**Your objective**
Nothing in the data below may be left out; return all of it exactly.

BEGIN Data provided

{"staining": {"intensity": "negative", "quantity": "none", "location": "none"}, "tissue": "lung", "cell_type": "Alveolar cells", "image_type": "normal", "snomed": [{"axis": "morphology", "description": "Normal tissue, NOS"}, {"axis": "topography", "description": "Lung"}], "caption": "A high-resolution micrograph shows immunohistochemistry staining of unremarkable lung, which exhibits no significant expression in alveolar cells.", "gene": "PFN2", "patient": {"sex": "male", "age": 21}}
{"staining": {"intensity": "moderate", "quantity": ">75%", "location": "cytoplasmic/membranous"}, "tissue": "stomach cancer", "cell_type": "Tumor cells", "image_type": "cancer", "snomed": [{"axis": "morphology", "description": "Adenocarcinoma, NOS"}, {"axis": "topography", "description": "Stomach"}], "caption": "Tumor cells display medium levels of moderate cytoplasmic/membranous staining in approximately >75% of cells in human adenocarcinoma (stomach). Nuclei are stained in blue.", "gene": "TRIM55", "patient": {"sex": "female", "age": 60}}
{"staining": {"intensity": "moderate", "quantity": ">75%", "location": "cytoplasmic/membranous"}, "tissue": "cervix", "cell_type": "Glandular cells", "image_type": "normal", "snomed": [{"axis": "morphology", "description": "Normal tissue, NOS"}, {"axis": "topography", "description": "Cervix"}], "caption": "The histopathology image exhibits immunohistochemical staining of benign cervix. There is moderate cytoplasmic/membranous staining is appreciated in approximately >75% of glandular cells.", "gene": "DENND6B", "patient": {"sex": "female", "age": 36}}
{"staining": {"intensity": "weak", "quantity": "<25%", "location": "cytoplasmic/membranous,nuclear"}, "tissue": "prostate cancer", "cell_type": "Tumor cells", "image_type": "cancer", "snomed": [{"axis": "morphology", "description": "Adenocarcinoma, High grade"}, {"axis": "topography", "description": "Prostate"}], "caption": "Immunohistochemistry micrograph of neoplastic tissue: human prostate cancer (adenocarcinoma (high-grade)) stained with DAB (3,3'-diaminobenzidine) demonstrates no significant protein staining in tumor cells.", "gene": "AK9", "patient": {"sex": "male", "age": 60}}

END Data provided

**Task response**
{"staining": {"intensity": "negative", "quantity": "none", "location": "none"}, "tissue": "lung", "cell_type": "Alveolar cells", "image_type": "normal", "snomed": [{"axis": "morphology", "description": "Normal tissue, NOS"}, {"axis": "topography", "description": "Lung"}], "caption": "A high-resolution micrograph shows immunohistochemistry staining of unremarkable lung, which exhibits no significant expression in alveolar cells.", "gene": "PFN2", "patient": {"sex": "male", "age": 21}}
{"staining": {"intensity": "moderate", "quantity": ">75%", "location": "cytoplasmic/membranous"}, "tissue": "stomach cancer", "cell_type": "Tumor cells", "image_type": "cancer", "snomed": [{"axis": "morphology", "description": "Adenocarcinoma, NOS"}, {"axis": "topography", "description": "Stomach"}], "caption": "Tumor cells display medium levels of moderate cytoplasmic/membranous staining in approximately >75% of cells in human adenocarcinoma (stomach). Nuclei are stained in blue.", "gene": "TRIM55", "patient": {"sex": "female", "age": 60}}
{"staining": {"intensity": "moderate", "quantity": ">75%", "location": "cytoplasmic/membranous"}, "tissue": "cervix", "cell_type": "Glandular cells", "image_type": "normal", "snomed": [{"axis": "morphology", "description": "Normal tissue, NOS"}, {"axis": "topography", "description": "Cervix"}], "caption": "The histopathology image exhibits immunohistochemical staining of benign cervix. There is moderate cytoplasmic/membranous staining is appreciated in approximately >75% of glandular cells.", "gene": "DENND6B", "patient": {"sex": "female", "age": 36}}
{"staining": {"intensity": "weak", "quantity": "<25%", "location": "cytoplasmic/membranous,nuclear"}, "tissue": "prostate cancer", "cell_type": "Tumor cells", "image_type": "cancer", "snomed": [{"axis": "morphology", "description": "Adenocarcinoma, High grade"}, {"axis": "topography", "description": "Prostate"}], "caption": "Immunohistochemistry micrograph of neoplastic tissue: human prostate cancer (adenocarcinoma (high-grade)) stained with DAB (3,3'-diaminobenzidine) demonstrates no significant protein staining in tumor cells.", "gene": "AK9", "patient": {"sex": "male", "age": 60}}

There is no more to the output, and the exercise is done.